Oleh karena itu, aku ingin menuliskan hal-hal yang saat ini membuatku merasa menjadi orang paling beruntung di dunia aja. Ngga pake akhirat #nggalucu. Despite all the problems we bear, there is always silver lining in every cloud, isn’t it? And those are my ‘silver lining’.

Aku bersyukur atas keluarga yang utuh, tak kurang suatu apapun, karena Allah SWT masih mengizinkanku memunyainya.

Aku bersyukur atas jabat tanganku dengan mamah sepulang kerja. Aku bersyukur atas adanya waktu dan kesempatan untuk bercerita bersama mamah di meja makan. Aku bersyukur atas sehatnya fisik mamah hingga saat ini, dan bahagianya hatinya. Kalau cinta itu berwujud api, maka kepada mamah lah satu-satunya cintaku yang ngga pernah padam.

Aku bersyukur atas makanan yang masih tersedia. Jarang yang mewah, memang, yang katanya bergizi pun demikian. Walau seringnya telur-mie-telur-mie (terutama kalau mamah sedang ngga di Jakarta), tapi aku bahagia. Beberapa waktu yang lalu, Tania sahabatku menginap di rumah dan saat itu aku hanya punya mie instan, telur, nasi, dan abon ikan. Kemudian karena kami harus tetap bertahan hidup, kami susun semuanya: nasi di tengah, mie mengitarinya, telur dadar melingkupi, lalu abon ikan jadi taburan. Kami makan sambil berkicau tentang betapa indahnya makanan ini.

Aku bersyukur atas pekerjaan yang saat ini aku dapatkan. Meskipun—kalau kata mamah—memulai jadi ‘tukang cuci piring di sebuah restoran besar’, tapi aku sangat bahagia bisa berada di sini. Mamah pun sangat bahagia dan mendukungku—ini yang lebih berarti. Hal yang paling keren dari pekerjaan ini adalah, ada berlimpah ilmu baru di setiap interaksi di dalamnya, baik itu hard skill dan soft skill. Beneran! Terlebih, ranah industrinya in-line dengan ranah ilmu yang aku ampu di kuliah. Meskipun shalat pertama yang aku lakukan di kantor (shalat zuhur) salah kiblat (hadap selatan, baru sadar pas ashar), tapi bekerja di kantor ini adalah sebuah berkah yang melimpah.

Aku bersyukur atas kebersamaanku dengan Irfan. Tentu hubungan kami banyak naik-turunnya, lika-likunya, tapi kita masih bisa dan mau mencoba bertahan sampai sekarang.
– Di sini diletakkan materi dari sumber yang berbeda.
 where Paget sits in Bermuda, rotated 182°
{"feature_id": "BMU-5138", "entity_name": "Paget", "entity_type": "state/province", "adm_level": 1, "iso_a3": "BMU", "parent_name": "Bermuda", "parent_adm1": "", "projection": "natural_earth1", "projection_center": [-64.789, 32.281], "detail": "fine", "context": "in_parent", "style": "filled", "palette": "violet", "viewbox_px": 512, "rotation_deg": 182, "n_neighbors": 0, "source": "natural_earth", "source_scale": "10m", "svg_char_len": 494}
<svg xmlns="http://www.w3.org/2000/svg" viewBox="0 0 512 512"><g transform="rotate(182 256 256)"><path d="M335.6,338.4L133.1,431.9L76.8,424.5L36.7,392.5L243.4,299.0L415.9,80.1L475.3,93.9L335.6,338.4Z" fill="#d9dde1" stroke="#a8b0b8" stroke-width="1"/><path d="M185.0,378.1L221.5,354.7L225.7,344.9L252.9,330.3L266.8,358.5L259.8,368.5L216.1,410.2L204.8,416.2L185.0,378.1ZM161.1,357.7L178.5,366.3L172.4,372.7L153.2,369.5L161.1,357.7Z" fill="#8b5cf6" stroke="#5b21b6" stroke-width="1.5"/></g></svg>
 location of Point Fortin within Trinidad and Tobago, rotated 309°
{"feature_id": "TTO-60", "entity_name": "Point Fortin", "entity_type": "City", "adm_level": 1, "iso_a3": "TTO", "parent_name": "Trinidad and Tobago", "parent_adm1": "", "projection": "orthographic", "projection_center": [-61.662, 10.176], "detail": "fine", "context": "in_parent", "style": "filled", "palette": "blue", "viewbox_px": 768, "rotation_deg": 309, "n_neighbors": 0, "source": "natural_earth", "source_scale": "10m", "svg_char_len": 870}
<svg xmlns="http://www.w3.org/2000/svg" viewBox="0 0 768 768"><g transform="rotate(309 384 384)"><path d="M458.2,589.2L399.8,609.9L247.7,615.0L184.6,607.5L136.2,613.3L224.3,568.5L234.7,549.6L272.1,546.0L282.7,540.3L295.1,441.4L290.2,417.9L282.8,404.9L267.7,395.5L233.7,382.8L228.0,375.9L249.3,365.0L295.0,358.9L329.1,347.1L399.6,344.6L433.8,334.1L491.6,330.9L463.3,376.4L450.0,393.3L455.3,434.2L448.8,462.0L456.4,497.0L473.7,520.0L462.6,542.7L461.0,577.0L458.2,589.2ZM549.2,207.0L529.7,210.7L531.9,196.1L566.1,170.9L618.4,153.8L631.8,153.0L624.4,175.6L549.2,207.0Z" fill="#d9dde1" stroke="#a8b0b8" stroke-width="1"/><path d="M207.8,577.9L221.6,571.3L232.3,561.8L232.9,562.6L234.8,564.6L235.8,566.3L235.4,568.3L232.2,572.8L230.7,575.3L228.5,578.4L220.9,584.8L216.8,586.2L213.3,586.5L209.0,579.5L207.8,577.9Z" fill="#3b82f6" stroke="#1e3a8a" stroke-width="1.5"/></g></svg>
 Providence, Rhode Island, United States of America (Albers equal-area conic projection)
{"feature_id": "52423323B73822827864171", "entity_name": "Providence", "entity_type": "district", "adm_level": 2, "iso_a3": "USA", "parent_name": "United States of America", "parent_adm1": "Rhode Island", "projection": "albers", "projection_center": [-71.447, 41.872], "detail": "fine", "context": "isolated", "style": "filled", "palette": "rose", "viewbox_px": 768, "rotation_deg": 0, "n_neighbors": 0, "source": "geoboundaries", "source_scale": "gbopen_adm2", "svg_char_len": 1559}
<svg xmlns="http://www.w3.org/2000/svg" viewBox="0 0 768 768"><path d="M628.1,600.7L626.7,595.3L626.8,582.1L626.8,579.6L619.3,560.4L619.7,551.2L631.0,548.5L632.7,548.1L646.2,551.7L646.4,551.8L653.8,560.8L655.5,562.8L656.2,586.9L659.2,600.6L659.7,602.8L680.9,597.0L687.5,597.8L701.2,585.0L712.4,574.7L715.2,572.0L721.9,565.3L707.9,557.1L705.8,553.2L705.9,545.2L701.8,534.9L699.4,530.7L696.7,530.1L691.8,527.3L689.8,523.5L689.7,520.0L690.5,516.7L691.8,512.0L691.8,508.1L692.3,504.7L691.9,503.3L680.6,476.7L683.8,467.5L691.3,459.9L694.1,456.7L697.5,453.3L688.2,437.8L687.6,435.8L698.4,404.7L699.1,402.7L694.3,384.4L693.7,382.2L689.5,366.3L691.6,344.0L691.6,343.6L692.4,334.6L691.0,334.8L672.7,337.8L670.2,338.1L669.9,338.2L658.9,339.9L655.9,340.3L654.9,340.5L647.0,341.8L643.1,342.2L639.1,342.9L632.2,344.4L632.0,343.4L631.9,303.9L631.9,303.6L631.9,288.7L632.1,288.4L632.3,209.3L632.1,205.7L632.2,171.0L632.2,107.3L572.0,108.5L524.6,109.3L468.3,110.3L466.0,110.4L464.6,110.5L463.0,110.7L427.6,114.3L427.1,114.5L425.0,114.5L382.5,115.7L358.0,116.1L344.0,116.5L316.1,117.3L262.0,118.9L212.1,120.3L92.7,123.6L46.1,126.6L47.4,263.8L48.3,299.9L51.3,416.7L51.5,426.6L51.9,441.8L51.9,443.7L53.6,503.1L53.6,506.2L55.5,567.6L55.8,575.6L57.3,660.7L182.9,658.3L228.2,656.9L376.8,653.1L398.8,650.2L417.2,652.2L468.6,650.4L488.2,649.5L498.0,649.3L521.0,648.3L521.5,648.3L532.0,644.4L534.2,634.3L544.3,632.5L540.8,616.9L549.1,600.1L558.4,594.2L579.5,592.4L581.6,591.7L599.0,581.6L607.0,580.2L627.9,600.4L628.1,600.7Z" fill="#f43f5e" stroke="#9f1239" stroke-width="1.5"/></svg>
Salah satu kutipan favoritku tentang relationship adalah,
“A perfect relationship is just two imperfect people who refuse to give up on each other.”
Aku ngga mau terlalu muluk-muluk sih soal ini karena, kalau kata Big Bang, “No, I don’t wanna go too fast, ‘cause nothing really lasts
Atau kata Iwan Fals, “Seperti biasa aku tak sanggup berjanji, hanya mampu katakan ‘Aku cinta kau saat ini’ entah esok hari, entah lusa nanti. Entah,” (nyanyi aja teroooosss)

Satu hal yang pasti untuk saat ini, I want to make it works. I want it to have a happy ending.
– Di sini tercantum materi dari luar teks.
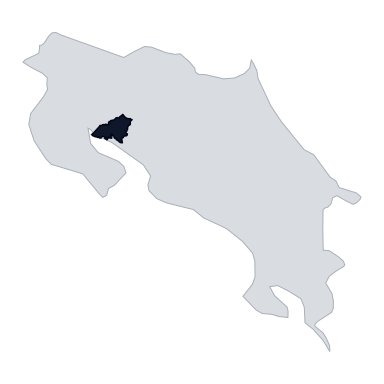 Abangares, Guanacaste, Costa Rica shown in context
{"feature_id": "36466004B17800837418236", "entity_name": "Abangares", "entity_type": "district", "adm_level": 2, "iso_a3": "CRI", "parent_name": "Costa Rica", "parent_adm1": "Guanacaste", "projection": "orthographic", "projection_center": [-85.008, 10.251], "detail": "fine", "context": "in_parent", "style": "filled", "palette": "ink", "viewbox_px": 384, "rotation_deg": 0, "n_neighbors": 0, "source": "geoboundaries", "source_scale": "gbopen_adm2", "svg_char_len": 6278}
<svg xmlns="http://www.w3.org/2000/svg" viewBox="0 0 384 384"><path d="M361.0,196.9L360.4,198.8L358.7,200.8L356.2,202.9L352.9,204.3L344.8,200.2L336.9,195.6L332.6,197.8L331.0,203.8L328.1,207.0L324.5,208.2L323.0,210.3L322.8,230.8L323.2,250.2L329.2,250.6L339.1,257.3L343.4,261.2L344.8,264.8L343.6,266.6L336.3,270.9L329.2,276.3L325.7,283.0L332.0,293.7L333.4,301.0L333.2,308.7L331.5,312.4L317.8,321.3L314.8,324.4L315.2,326.6L322.8,332.6L326.4,338.4L329.5,345.5L329.9,351.6L323.0,340.3L313.4,329.5L305.0,322.8L304.3,307.2L300.9,298.7L288.4,291.0L277.7,285.6L269.7,286.7L274.6,295.7L287.2,307.2L288.1,311.6L287.9,317.5L279.3,316.6L271.6,314.3L262.3,313.5L256.1,310.0L242.9,296.3L252.2,284.6L255.1,276.8L254.8,260.9L252.6,253.1L242.5,241.4L226.4,228.5L203.8,218.0L193.2,209.5L166.9,203.0L156.9,198.7L149.0,190.7L147.9,184.9L150.6,176.0L143.3,164.8L112.0,142.6L94.5,134.4L90.7,129.6L88.0,128.1L90.6,143.4L98.3,152.7L118.3,161.3L123.8,166.3L126.0,172.8L114.4,185.3L108.5,188.5L106.7,195.3L102.9,197.4L98.9,193.4L82.7,173.8L51.4,164.4L45.7,158.6L34.1,140.7L28.8,124.4L30.7,113.5L43.6,96.6L47.6,89.2L46.8,84.6L47.3,77.9L42.5,73.3L30.6,67.1L23.0,62.2L25.1,59.8L38.8,53.3L39.6,47.4L39.6,45.4L41.8,45.0L43.8,43.4L45.0,41.8L48.7,36.1L52.0,32.9L55.7,32.4L60.3,34.7L77.4,40.9L96.5,47.7L123.7,57.5L134.9,51.2L144.6,46.5L151.4,47.1L166.0,52.7L174.8,54.4L180.2,53.8L189.5,61.9L194.6,68.0L195.5,72.1L198.3,74.3L205.6,74.7L223.5,78.8L234.4,78.0L244.2,73.6L249.7,68.3L251.3,60.0L253.8,64.1L256.8,70.5L258.1,78.7L271.1,106.3L281.4,121.7L304.0,149.6L313.7,154.7L330.2,177.2L335.9,180.9L339.2,187.6L356.2,192.9L361.0,196.9Z" fill="#d9dde1" stroke="#a8b0b8" stroke-width="1"/><path d="M119.6,116.9L119.3,117.5L119.0,117.7L118.8,117.8L118.7,118.2L118.7,118.3L118.4,118.1L118.0,118.0L117.9,117.9L117.6,117.8L117.4,117.6L117.2,117.6L116.9,117.9L116.4,117.9L116.2,117.8L115.9,118.0L115.8,118.4L115.6,118.6L115.2,118.8L115.0,119.1L114.9,119.2L114.8,119.3L114.7,119.3L114.6,119.5L114.4,119.6L114.0,119.8L113.5,120.2L113.1,120.3L112.9,120.5L112.7,120.5L112.6,120.4L112.5,120.2L112.3,120.2L112.0,120.4L112.0,120.5L111.9,120.7L111.8,120.8L111.7,120.8L111.4,120.7L111.2,120.5L110.8,120.6L110.7,120.6L110.5,121.0L110.2,121.2L110.1,121.3L110.0,121.5L109.8,121.6L109.6,121.8L109.3,121.7L109.2,122.0L108.6,122.3L108.6,122.9L108.7,123.1L108.7,123.5L109.0,123.5L108.9,123.8L108.9,124.0L108.7,124.3L108.6,124.2L108.4,124.1L108.3,124.5L108.2,124.5L108.1,124.8L108.0,125.0L107.8,125.1L107.5,125.0L107.3,124.9L107.2,124.9L106.8,124.8L106.9,124.7L106.6,124.7L106.3,124.5L106.2,124.4L105.7,124.3L105.3,124.3L105.2,124.4L105.3,124.4L105.2,124.5L104.9,124.7L104.5,124.7L104.2,124.9L104.0,124.7L103.9,124.7L103.5,124.7L103.4,124.6L103.1,124.6L102.6,124.7L102.6,124.8L102.4,125.0L102.1,125.2L101.9,125.3L101.6,125.4L101.6,125.7L101.4,125.7L101.0,125.5L100.8,125.5L100.6,125.5L100.3,125.5L100.1,125.7L99.9,125.7L99.9,125.8L99.9,126.0L93.2,133.3L92.8,133.5L92.5,133.9L92.4,134.0L92.2,134.1L92.0,134.4L91.9,134.5L91.7,134.7L92.5,135.3L92.6,135.6L92.8,135.7L93.3,135.9L93.6,136.0L94.9,136.6L95.0,136.7L95.5,136.7L95.9,136.7L96.1,136.8L96.3,136.8L96.4,136.7L96.7,136.7L96.9,136.9L97.1,137.1L97.3,137.3L97.8,137.3L98.1,137.2L98.3,137.2L98.4,137.3L98.9,137.6L99.0,137.7L99.4,137.9L99.6,137.9L99.8,138.0L100.0,138.0L100.3,138.0L100.5,138.0L100.8,138.0L101.0,138.0L101.0,137.8L101.1,137.7L101.1,137.4L101.4,137.0L101.7,136.8L102.2,136.7L102.3,136.6L102.5,136.5L103.2,136.5L103.3,136.5L104.2,136.7L104.7,137.0L104.9,137.0L105.0,137.2L105.0,137.3L104.7,137.5L104.7,137.8L104.7,138.0L104.9,138.4L105.0,138.5L105.6,138.9L106.1,139.2L106.7,139.7L107.2,139.7L107.3,139.6L107.5,139.2L107.4,139.0L107.2,138.8L106.9,138.5L106.8,138.4L106.9,138.2L107.2,138.1L107.4,138.1L107.7,138.2L107.8,138.1L107.6,137.6L107.7,137.4L107.8,137.3L108.1,137.5L108.3,137.7L108.4,137.4L108.5,137.5L108.7,137.3L108.8,137.3L109.0,137.4L109.2,137.7L109.6,138.0L109.8,138.0L110.1,138.0L110.3,137.8L110.5,138.0L111.2,138.1L111.4,138.2L111.6,138.1L111.7,137.9L111.6,137.7L111.7,137.1L111.3,137.1L111.1,136.9L111.0,136.7L111.0,136.1L110.9,136.0L110.8,135.9L110.9,135.7L110.7,135.7L110.8,135.1L110.6,135.0L110.5,134.9L111.0,134.5L111.1,134.3L111.4,134.2L111.5,134.2L111.7,133.9L111.9,133.9L111.9,134.0L111.7,134.4L111.5,134.6L111.9,135.1L112.1,135.3L112.8,135.5L113.0,135.7L113.6,136.0L113.9,136.3L114.1,136.5L114.3,136.9L114.3,137.2L114.2,137.3L114.1,137.5L114.4,137.9L114.5,138.0L114.9,138.3L115.2,138.5L115.4,138.6L115.7,138.8L116.4,139.2L116.6,139.5L116.6,139.9L117.2,140.1L117.6,140.4L117.8,140.6L118.3,140.8L118.5,141.0L118.8,141.2L119.0,141.6L119.3,141.8L119.6,142.1L120.4,142.5L120.6,142.6L121.6,142.7L121.9,142.8L122.1,142.9L122.6,142.9L122.4,142.8L122.4,142.7L122.1,142.7L122.1,142.4L122.1,142.2L122.1,141.9L121.9,141.7L121.8,141.4L122.0,141.3L122.1,141.2L122.1,140.9L122.1,140.7L122.0,140.3L121.8,140.1L121.7,140.0L121.7,139.9L121.8,139.7L121.8,139.2L121.4,139.1L121.5,138.9L121.4,138.7L121.5,138.4L121.6,138.2L122.2,137.9L122.5,137.7L122.8,137.8L123.0,137.7L123.3,137.4L123.5,136.7L124.0,136.1L124.4,136.0L124.7,136.0L124.9,136.0L125.2,135.9L125.4,135.9L125.7,135.9L125.8,135.9L126.4,135.7L126.5,135.7L126.8,135.4L127.1,135.2L127.2,134.8L127.1,134.6L127.1,134.4L127.2,134.1L127.3,133.9L126.6,133.5L126.3,133.3L126.2,133.2L126.0,132.8L125.8,132.7L125.7,132.5L125.8,132.1L126.0,131.6L126.2,131.4L126.4,131.3L126.6,131.2L126.8,131.1L126.8,130.9L126.9,130.5L127.0,130.1L127.2,129.9L127.3,129.8L127.4,129.7L127.5,129.3L127.6,129.2L127.6,128.9L127.6,128.7L127.5,128.2L127.5,127.9L127.5,127.6L127.6,127.3L128.1,126.6L128.2,126.1L128.5,125.4L129.1,125.2L129.8,125.0L129.9,124.8L130.2,124.4L130.3,124.3L130.3,123.9L130.3,123.7L130.3,123.2L130.2,122.9L130.3,122.4L130.4,121.9L130.5,121.5L130.7,121.2L130.9,120.7L131.1,120.4L132.0,119.8L131.8,119.5L131.6,119.4L131.0,119.4L130.7,119.3L130.5,119.1L130.4,118.8L130.3,118.7L129.7,118.6L129.3,118.7L128.8,118.7L128.7,118.8L128.3,118.7L128.1,118.6L127.7,118.6L127.0,118.4L126.9,118.3L126.8,118.2L126.7,118.1L125.9,117.8L125.6,117.5L125.1,117.3L125.0,117.2L124.9,117.0L124.6,117.0L124.6,116.9L124.3,116.5L124.3,116.4L124.1,116.3L124.1,116.1L123.9,116.0L123.9,115.8L123.8,115.7L123.6,115.6L123.5,115.4L123.4,115.1L123.2,115.0L123.2,114.9L122.7,114.5L119.8,116.9L119.6,116.9Z" fill="#0f172a" stroke="#020617" stroke-width="1.5"/></svg>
Aku bersyukur atas lagu baru Taylor Swift yang berjudul “Look What You Made Me Do”. Aku ngga langsung mendengarkan lagu itu setelah dirilis, mungkin sekitar 4-5 hari setelahnya. Selama itu aku lebih sering melihat/membaca komentar yang sifatnya mencibir Taylor di lagu itu. Penasaran dong. Lalu aku setel deh di YouTube. Kemudian aku jatuh cinta dengan Taylor Swift yang ‘baru’ ini. Beneran deh! Ya video clip-nya, ya liriknya, ya melodinya, ya iramanya, semua cocok buatku. Ternyata sebuah lagu saja bisa membuatku instantly happy.
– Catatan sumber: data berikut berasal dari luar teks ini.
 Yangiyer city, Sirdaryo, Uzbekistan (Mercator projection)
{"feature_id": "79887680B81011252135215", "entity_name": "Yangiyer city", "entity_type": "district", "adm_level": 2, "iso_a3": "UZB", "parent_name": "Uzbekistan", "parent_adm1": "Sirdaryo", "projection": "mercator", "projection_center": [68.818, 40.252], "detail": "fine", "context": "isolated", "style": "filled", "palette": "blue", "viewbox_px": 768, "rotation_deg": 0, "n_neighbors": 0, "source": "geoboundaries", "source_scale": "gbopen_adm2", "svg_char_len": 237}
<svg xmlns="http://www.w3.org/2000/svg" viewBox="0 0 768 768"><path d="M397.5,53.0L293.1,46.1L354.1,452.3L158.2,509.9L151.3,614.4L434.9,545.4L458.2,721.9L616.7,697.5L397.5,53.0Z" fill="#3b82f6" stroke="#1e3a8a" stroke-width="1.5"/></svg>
Aku bersyukur atas rumah yang aku tempati saat ini. Memang bukan rumahku atau rumah mamah. Kami hanya “menumpang”. Dulu saat masa kuliah sih rumah ini super jauh dari kampus. Kelas pukul 8:00, aku harus berangkat sebelum 6:45 agar ‘aman’. Itu pun kalau kereta ngga gangguan dan aku ngga ketiduran lalu kebablasan (beberapa kali terjadi, btw). Tapi, untuk sekarang, karena aku sudah tidak perlu ke kampus lagi, rasanya lokasi rumah ini adalah lokasi idaman semua budak korporat. Di depan persis ada halte transjakarta, ke stasiun pun tinggal naik angkot 1x atau ojek online dengan tarif terendah.



Dan berjuta hal lainnya yang bisa aku syukuri.

Untukku, memikirkan tentang nikmat Allah SWT yang aku terima menjadi obat mujarab segala resah dan kesedihan. Aku berharap kalian juga berpikir demikian. Pun jika tidak, aku berharap kalian yang membaca ini juga memiliki hati yang tentram dan bahagia, dalam kebaikan.
Semoga Tuhan mengampuni dosa-dosa kita, dan selalu menuntun kita di jalan yang benar.